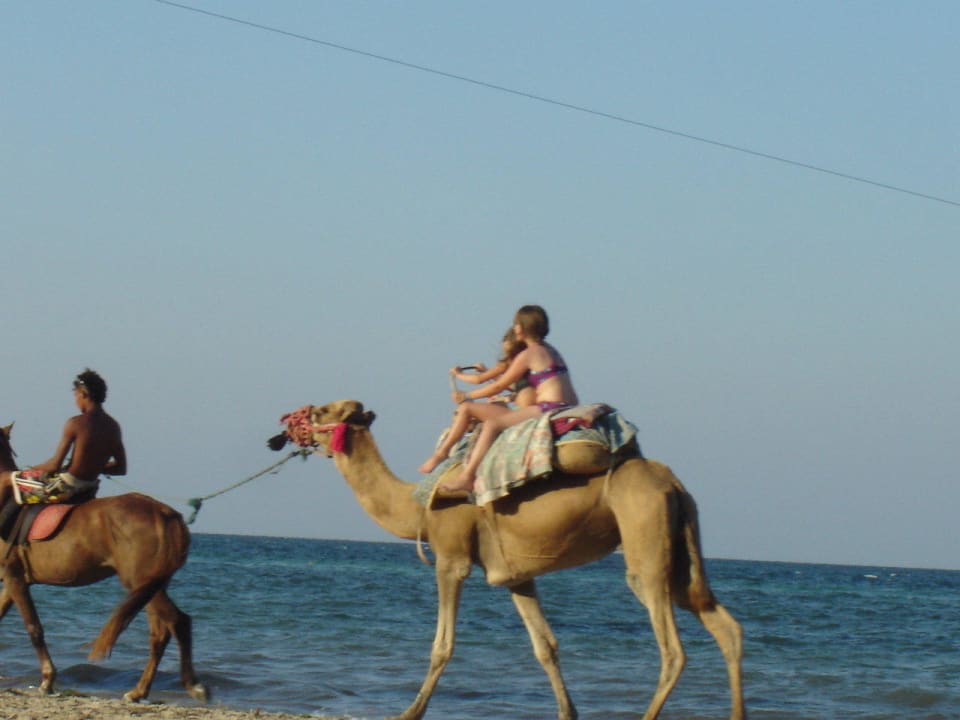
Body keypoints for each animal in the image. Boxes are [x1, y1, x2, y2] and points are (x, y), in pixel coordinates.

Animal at [0, 423, 207, 703]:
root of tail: (166, 514)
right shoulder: (15, 581)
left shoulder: (14, 577)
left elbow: (34, 628)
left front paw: (47, 680)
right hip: (151, 586)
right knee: (160, 634)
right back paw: (138, 691)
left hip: (140, 582)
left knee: (178, 622)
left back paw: (193, 685)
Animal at [268, 400, 745, 720]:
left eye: (321, 410)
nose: (281, 430)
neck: (414, 505)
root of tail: (673, 483)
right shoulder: (516, 574)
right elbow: (546, 646)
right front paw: (567, 712)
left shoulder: (451, 557)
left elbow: (442, 645)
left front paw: (408, 712)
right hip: (680, 547)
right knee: (725, 625)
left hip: (644, 539)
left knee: (672, 648)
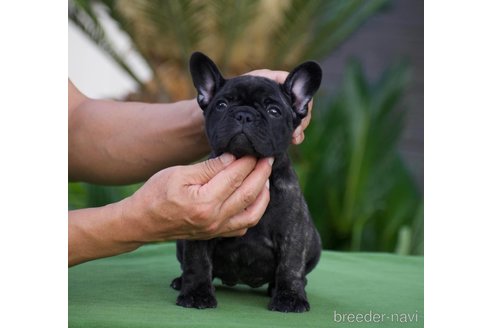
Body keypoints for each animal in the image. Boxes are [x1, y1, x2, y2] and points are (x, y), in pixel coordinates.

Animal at [172, 52, 322, 312]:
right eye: (221, 105)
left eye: (274, 111)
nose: (244, 115)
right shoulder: (200, 230)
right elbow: (198, 262)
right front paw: (196, 294)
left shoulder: (292, 232)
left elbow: (290, 265)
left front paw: (290, 298)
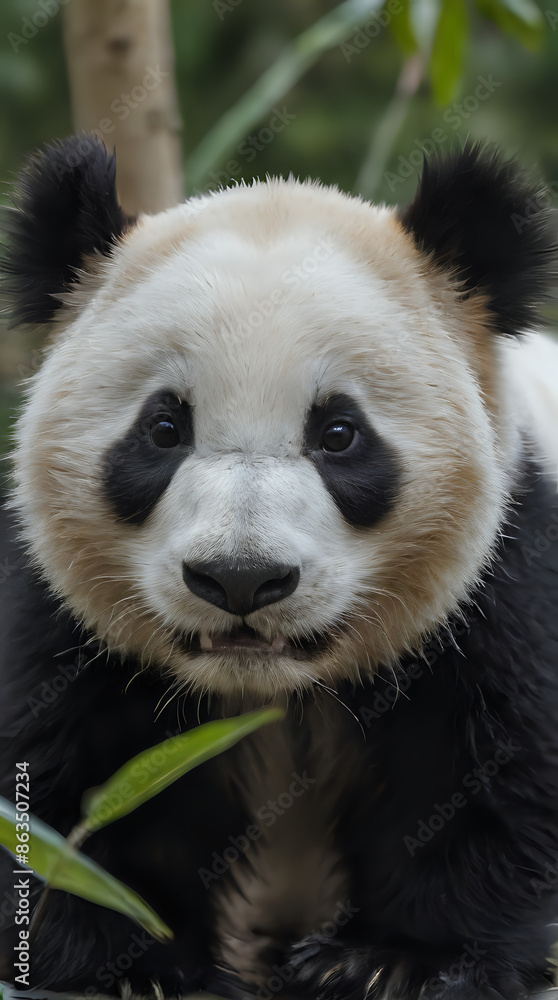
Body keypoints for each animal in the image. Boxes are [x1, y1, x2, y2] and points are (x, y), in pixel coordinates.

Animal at [1, 133, 558, 1000]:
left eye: (339, 433)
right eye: (163, 428)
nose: (241, 579)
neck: (271, 684)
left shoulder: (504, 571)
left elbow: (483, 762)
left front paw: (396, 961)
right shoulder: (62, 614)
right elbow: (80, 775)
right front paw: (135, 964)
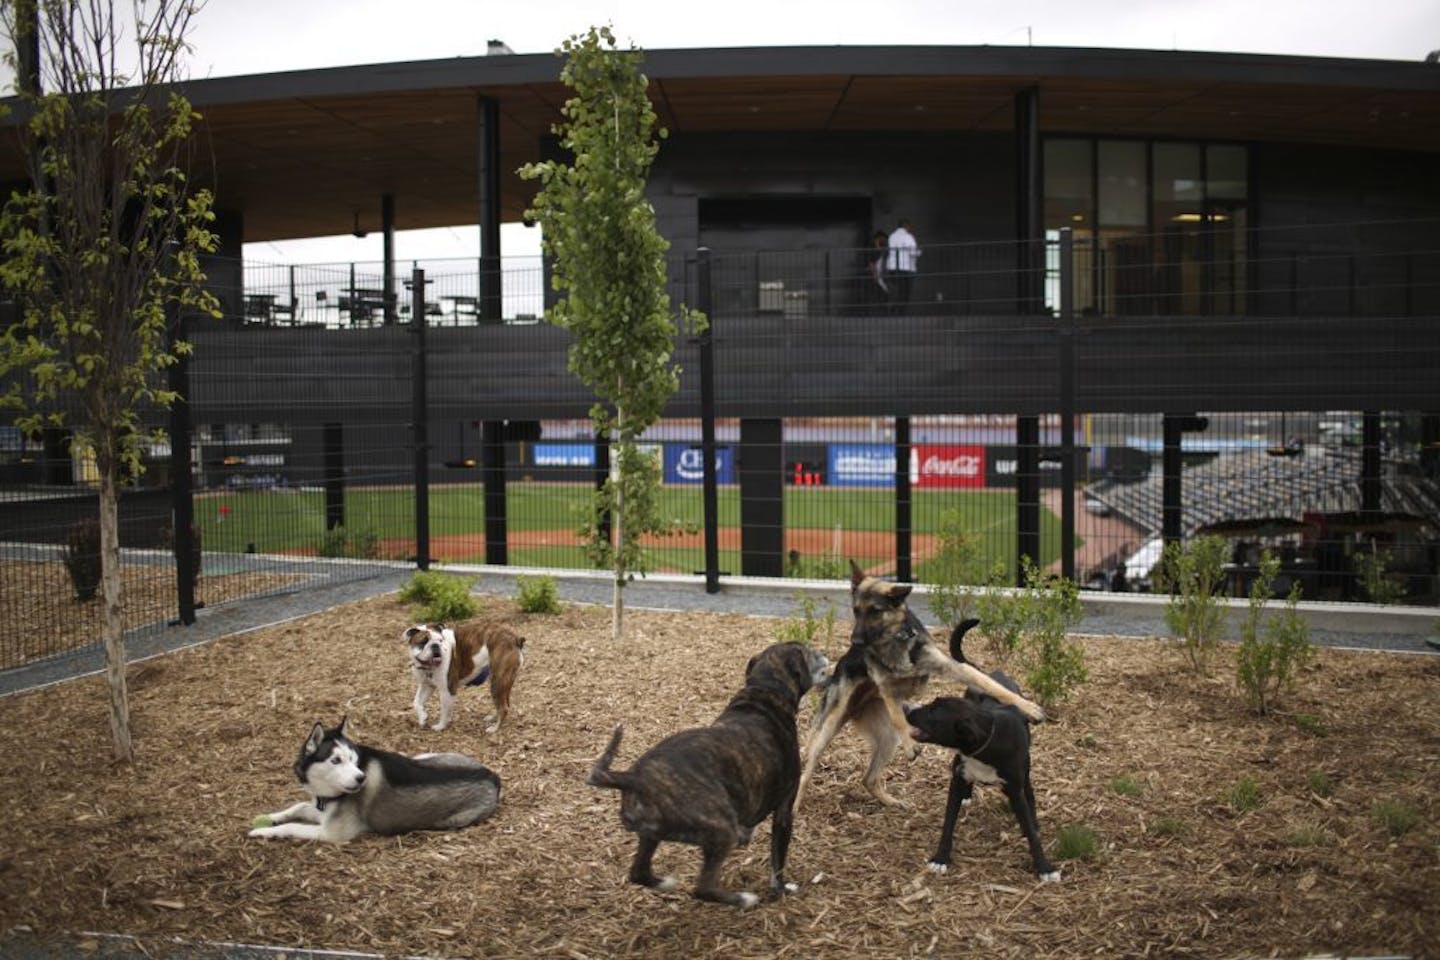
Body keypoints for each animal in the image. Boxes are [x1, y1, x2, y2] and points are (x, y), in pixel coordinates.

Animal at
┄┄┄┄┄┄
### EXERCISE DETAILS
Without the pictures, repeat every record above exactly as written.

### EXPECTED ANSWER
Body keypoints for each animal in the image. Boxes are [x1, y1, x2, y2] and points are (x, y), in pixel coordinates.

Animal at [0, 423, 207, 703]:
root of tail: (166, 514)
right shoulder: (15, 581)
left shoulder: (14, 577)
left elbow: (34, 628)
left front paw: (47, 680)
right hip: (151, 586)
right knee: (160, 634)
right back paw: (138, 691)
left hip: (140, 582)
left knee: (178, 622)
left back paw: (193, 685)
Animal at [268, 400, 745, 720]:
left eye: (321, 410)
nose: (281, 430)
neck: (414, 505)
root of tail: (673, 483)
right shoulder: (516, 574)
right elbow: (546, 646)
right front paw: (567, 712)
left shoulder: (451, 557)
left elbow: (442, 645)
left front paw: (408, 712)
right hip: (680, 547)
right knee: (725, 625)
left hip: (644, 539)
left knee: (672, 648)
Body keypoints for each animal in the image. Boxes are [x1, y1, x2, y2] and points are (x, y), in pixel coordinates.

Animal at [172, 52, 322, 312]:
right eye: (221, 105)
left eye: (274, 111)
nose: (244, 115)
right shoulder: (200, 230)
right elbow: (198, 262)
right front paw: (196, 294)
left shoulder: (292, 232)
left elbow: (290, 265)
left front paw: (290, 298)
Body keypoints for each animal in the image. Boxes are [x1, y1, x2, y2] and points are (x, y), in pixel coordinates.

Animal at [1, 133, 558, 1000]:
left eye: (339, 433)
right eye: (163, 428)
nose: (241, 579)
neck: (271, 684)
left shoulder: (504, 571)
left elbow: (483, 762)
left front paw: (396, 961)
right shoulder: (62, 614)
right elbow: (80, 775)
right front paw: (135, 964)
Body keypoints for each animal in the image. Boxes are [x1, y1, x2, y2] and points are (x, y), in pixel coordinates.

Animal at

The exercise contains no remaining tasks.